3. Assess—Determine the patient’s willingness to quit. "Are you willing to try to quit?"

4. Assist—Provide counseling and medication. Help the patient develop a quit plan and set a quit date, ideally within 2 weeks. The patient should discuss his plan with family and friends and ask for understanding and support. Challenges should be anticipated, particularly during the first 2 weeks of withdrawal symptoms. Instruct the patient to remove tobacco products from his environment. Recommend approved medication, except when contraindicated or when there is insufficient evidence of effectiveness, such as for pregnant women, smokeless tobacco users, light smokers, and adolescents. Evaluate what has helped and hindered past attempts at quitting, and build on past successes. Discuss challenges and triggers and how to successfully overcome them. Alcohol is associated with relapse, and the patient should consider not drinking or limiting alcohol while quitting. Quitting is more difficult when there is another smoker in the household. Other smokers at home should be encouraged to quit or advised to not smoke around the patient. Provide the patient with ongoing support, including written information from the national quitline network in the United States (1-800-QUIT-NOW) and other organizations. Materials should be appropriate for the patient’s culture, race, education, and age. Provide practical counseling including problem solving and skills training. Strive for total abstinence.
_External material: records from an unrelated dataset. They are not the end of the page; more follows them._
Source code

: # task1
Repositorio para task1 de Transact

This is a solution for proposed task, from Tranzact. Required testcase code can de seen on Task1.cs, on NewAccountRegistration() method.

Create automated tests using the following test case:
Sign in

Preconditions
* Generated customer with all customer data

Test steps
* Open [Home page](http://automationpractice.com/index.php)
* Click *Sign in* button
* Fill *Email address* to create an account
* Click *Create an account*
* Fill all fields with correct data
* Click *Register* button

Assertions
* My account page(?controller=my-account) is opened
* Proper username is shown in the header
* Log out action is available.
5. Arrange—Ensure follow-up contact. Follow-up contact should begin soon after the quit date, preferably during the first week. A second follow-up contact is recommended within the first month. Identify concerns encountered, and anticipate future challenges. Assess medication use and problems. Congratulate nonsmokers on their success. If the patient is smoking, review the circumstances of relapse and work with the patient on complete cessation. Consider use of more intensive treatment.
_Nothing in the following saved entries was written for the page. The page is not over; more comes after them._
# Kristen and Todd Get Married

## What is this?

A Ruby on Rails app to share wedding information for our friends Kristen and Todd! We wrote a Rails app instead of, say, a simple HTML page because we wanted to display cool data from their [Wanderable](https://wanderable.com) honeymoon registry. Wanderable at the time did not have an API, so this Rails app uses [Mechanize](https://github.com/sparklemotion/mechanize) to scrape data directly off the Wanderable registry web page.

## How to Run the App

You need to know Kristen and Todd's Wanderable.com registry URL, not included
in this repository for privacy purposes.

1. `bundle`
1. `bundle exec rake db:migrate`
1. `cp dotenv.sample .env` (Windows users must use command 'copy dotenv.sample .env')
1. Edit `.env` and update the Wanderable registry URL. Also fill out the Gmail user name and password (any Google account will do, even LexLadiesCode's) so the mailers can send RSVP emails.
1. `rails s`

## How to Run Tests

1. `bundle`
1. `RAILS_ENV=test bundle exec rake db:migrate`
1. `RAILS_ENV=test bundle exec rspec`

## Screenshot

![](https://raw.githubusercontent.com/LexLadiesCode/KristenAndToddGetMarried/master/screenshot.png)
If a patient has little or no interest in quitting, asking what the person likes and dislikes about smoking may help the clinician to understand the patient’s perspective and the patient to consider possible negative aspects of smoking.

Intensive behavioral interventions are the most effective. Adjunct strategies include recommending exercise, proper nutrition, and spiritual support for those who express interest. Those who struggle with persistent smoking despite use of guidelines strategies may benefit from referral to a nicotine dependence specialist.